The major use of magnesium hydroxide is as an antacid for stomach upsets. Magnesium hydroxide is alkaline and hence, it can be used to neutralize the acidic pH within the stomach. Thus magnesium hydroxide is a short-term cure for acidity.

Magnesium hydroxide is available in the form of tablets or capsules, which are orally ingested with water. They are mostly slow-release drugs and their effect sets in within 30 minutes to 3 hours of their intake.
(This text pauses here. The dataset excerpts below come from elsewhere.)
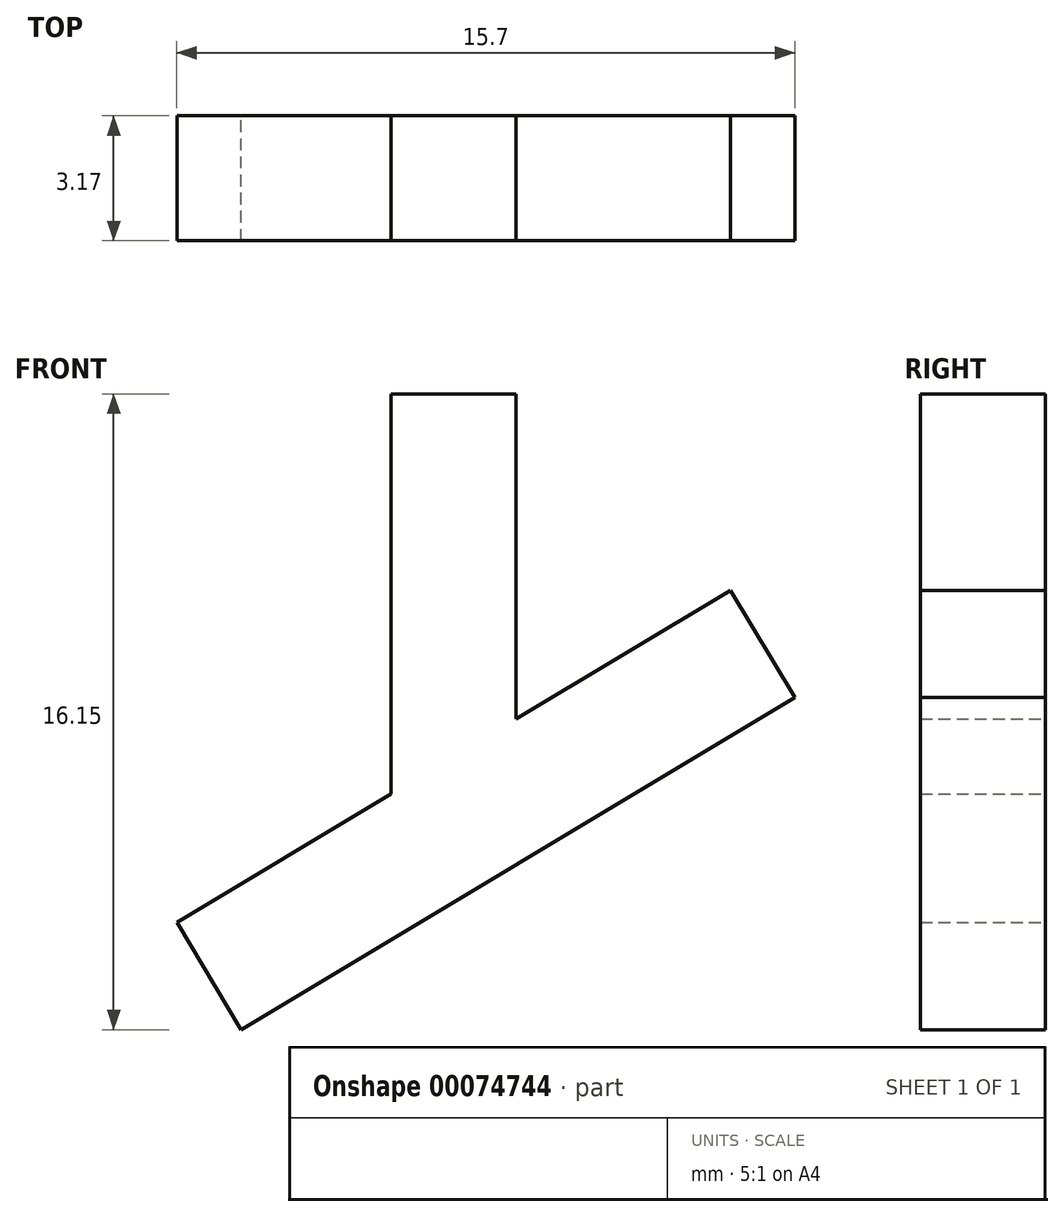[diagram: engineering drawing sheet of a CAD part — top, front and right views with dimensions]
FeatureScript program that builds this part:
annotation { "Feature Type Name" : "Feature", "Feature Type Description" : "" }
export const myFeature = defineFeature(function(context is Context, id is Id, definition is map)
    precondition{}
    {
        {
            var Q0;
            Q0=qCreatedBy(makeId("Front.planeOp"),FACE);
            var sketch = newSketch(context, id + "F0", { "sketchPlane" : qUnion([Q0])});
            skLineSegment(sketch, "E0", {"start": v(0, 0) * mm, "end": v(0, -10.16) * mm});
            skLineSegment(sketch, "E1", {"start": v(0, 0) * mm, "end": v(3.18, 0) * mm});
            skLineSegment(sketch, "E2", {"start": v(3.18, 0) * mm, "end": v(3.18, -10.16) * mm});
            skLineSegment(sketch, "E3", {"start": v(0, -10.16) * mm, "end": v(3.18, -10.16) * mm});
            skSolve(sketch);
        }
        {
            var Q0;
            Q0 = qSketchRegion(id + "F0", true);
            extrude(context, id + "F1", {"entities" : qUnion([Q0]), "depth" : 3.17 * mm});
        }
        {
            var Q0;
            Q0=makeQuery(id+"F1.opExtrude","SWEPT_EDGE",EDGE,{"disambiguationData":[OSD([sQuery(id+"F0.wireOp",EDGE,"E2"),sQuery(id+"F0.wireOp",EDGE,"E3")])]});
            chamfer(context, id + "F2", {"entities" : qUnion([Q0]), "chamferType" : ChamferType.TWO_OFFSETS, "width1" : 1.9 * mm, "oppositeDirection" : false, "width2" : 3.17 * mm, "tangentPropagation" : true});
        }
        {
            var Q0;
            Q0=makeQuery(id+"F2.opChamfer","BLEND_FACE",FACE,{"disambiguationData":[OSD([sQuery(id+"F0.wireOp",EDGE,"E2"),sQuery(id+"F0.wireOp",EDGE,"E3")])]});
            extrude(context, id + "F3", {"entities" : qUnion([Q0]), "depth" : 3.17 * mm});
        }
        {
            var Q0;
            Q0=makeQuery(id+"F3.opExtrude","SWEPT_FACE",FACE,{"disambiguationData":[OSD([sQuery(id+"F0.wireOp",EDGE,"E2"),sQuery(id+"F0.wireOp",EDGE,"E3")])]});
            extrude(context, id + "F4", {"entities" : qUnion([Q0]), "operationType" : NewBodyOperationType.ADD, "depth" : 6.35 * mm});
        }
        {
            var Q0;
            Q0=makeQuery(id+"F3.opExtrude","SWEPT_FACE",FACE,{"disambiguationData":[OSD([sQuery(id+"F0.wireOp",EDGE,"E0"),sQuery(id+"F0.wireOp",EDGE,"E2"),sQuery(id+"F0.wireOp",EDGE,"E3")])]});
            extrude(context, id + "F5", {"entities" : qUnion([Q0]), "operationType" : NewBodyOperationType.ADD, "depth" : 6.35 * mm});
        }
    });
They are available in the form of combination drugs under brand names such as Maalox, Di-Gel, etc.

A serious problem with magnesium hydroxide is that it interacts with various other body nutrients, such as folic acid, iron and potassium. Magnesium hydroxide inhibits folic acid absorption, which is needed for the synthesis of vitamin B12 in the body. Persons who take digoxin or digitalis, both potassium-depleting diuretics, may suffer chronic problems due to intake of magnesium hydroxide. Magnesium hydroxide is also very effective as a laxative, but it reduces the potassium content within the body, which may cause muscle cramps. Hence it is necessary to replenish the potassium content in the body after consuming a magnesium hydroxide laxative. The diet must also ideally be supplemented with iron and folic acid.

Magnesium hydroxide should not be used very often as a laxative. The body may tend to forget its natural defecation process and become addicted to the use of laxative. A doctor must be immediately consulted if magnesium hydroxide fails to void the bowels even after a long time. The problem may be something other than simple constipation.